Characterization of a stable ruthenium complex with an oxyl radical

The ruthenium oxyl radical complex, [Ru(II)(trpy)(Bu(2)SQ)O(.-)] (trpy = 2,2':6',2"-terpyridine, Bu(2)SQ = 3,5-di-tert-butyl-1,2-benzosemiquinone) was prepared for the first time by the double deprotonation of the aqua ligand of [Ru(III)(trpy)(Bu(2)SQ)(OH(2))](ClO(4))(2). [Ru(III)(trpy)(Bu(2)SQ)(OH(2))](ClO(4))(2) is reversibly converted to [Ru(III)(trpy)(Bu(2)SQ)(OH-)](+) upon dissociation of the aqua proton (pK(a) 5.5).
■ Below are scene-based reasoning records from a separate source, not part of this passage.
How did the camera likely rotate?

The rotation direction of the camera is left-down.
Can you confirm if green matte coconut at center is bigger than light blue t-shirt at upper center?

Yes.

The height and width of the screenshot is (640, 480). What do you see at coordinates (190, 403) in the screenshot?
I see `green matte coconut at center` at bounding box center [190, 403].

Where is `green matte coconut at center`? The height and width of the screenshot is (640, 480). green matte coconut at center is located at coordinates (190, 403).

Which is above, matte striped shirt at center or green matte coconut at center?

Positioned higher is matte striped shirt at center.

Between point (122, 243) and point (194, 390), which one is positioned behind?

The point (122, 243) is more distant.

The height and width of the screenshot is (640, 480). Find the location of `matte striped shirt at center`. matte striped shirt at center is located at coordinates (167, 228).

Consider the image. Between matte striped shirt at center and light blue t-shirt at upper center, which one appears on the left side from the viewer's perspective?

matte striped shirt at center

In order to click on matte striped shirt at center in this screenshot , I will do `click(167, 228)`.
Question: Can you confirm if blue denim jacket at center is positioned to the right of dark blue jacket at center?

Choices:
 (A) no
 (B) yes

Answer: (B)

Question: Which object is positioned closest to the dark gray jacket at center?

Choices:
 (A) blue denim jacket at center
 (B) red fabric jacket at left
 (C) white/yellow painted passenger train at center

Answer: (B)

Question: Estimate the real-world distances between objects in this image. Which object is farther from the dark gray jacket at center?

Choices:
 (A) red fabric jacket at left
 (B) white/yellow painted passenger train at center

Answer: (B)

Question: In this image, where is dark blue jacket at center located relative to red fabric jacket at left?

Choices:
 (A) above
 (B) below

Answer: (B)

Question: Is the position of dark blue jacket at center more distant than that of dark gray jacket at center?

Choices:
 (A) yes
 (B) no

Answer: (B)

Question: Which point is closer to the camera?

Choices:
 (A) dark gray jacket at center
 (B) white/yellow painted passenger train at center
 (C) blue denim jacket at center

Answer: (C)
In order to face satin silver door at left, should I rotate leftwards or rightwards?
Deprotonation of the hydroxo proton gave rise to intramolecular electron transfer from the resultant O(2-) to Ru-dioxolene. The resultant [Ru(II)(trpy)(Bu(2)SQ)O(.-)] showed antiferromagnetic behavior with a Ru(II)-semiquinone moiety and oxyl radical, the latter of which was characterized by a spin trapping technique. The most characteristic structural feature of [Ru(II)(trpy)(Bu(2)SQ)O(.-)] is a long Ru-O bond length (2.042(6) A) as the first terminal metal-O bond with a single bond length. To elucidate the substituent effect of a quinone ligand, [Ru(III)(trpy)(4ClSQ)(OH(2))](ClO(4))(2) (4ClSQ = 4-chloro-1,2-benzosemiquinone) was prepared and we compared the deprotonation behavior of the aqua ligand with that of [Ru(III)(trpy)(Bu(2)SQ)(OH(2))](ClO(4))(2). Deprotonation of the aqua ligand of [Ru(III)(trpy)(4ClSQ)(OH(2))](ClO(4))(2) induced intramolecular electron transfer from OH- to the [Ru(III)(4ClSQ)] moiety affording [Ru(II)(trpy)(4ClSQ)(OH.)]+, which then probably changed to [Ru(II)(trpy)(4ClSQ)O(.-)]. The antiferromagnetic interactions (J values) between Ru(II)-semiquinone and the oxyl radical for [Ru(II)(trpy)(Bu(2)SQ)O(.-)] and for [Ru(II)(trpy)(4ClSQ)O(.-)] were 2J = -0.67 cm(-1) and -1.97 cm(-1), respectively.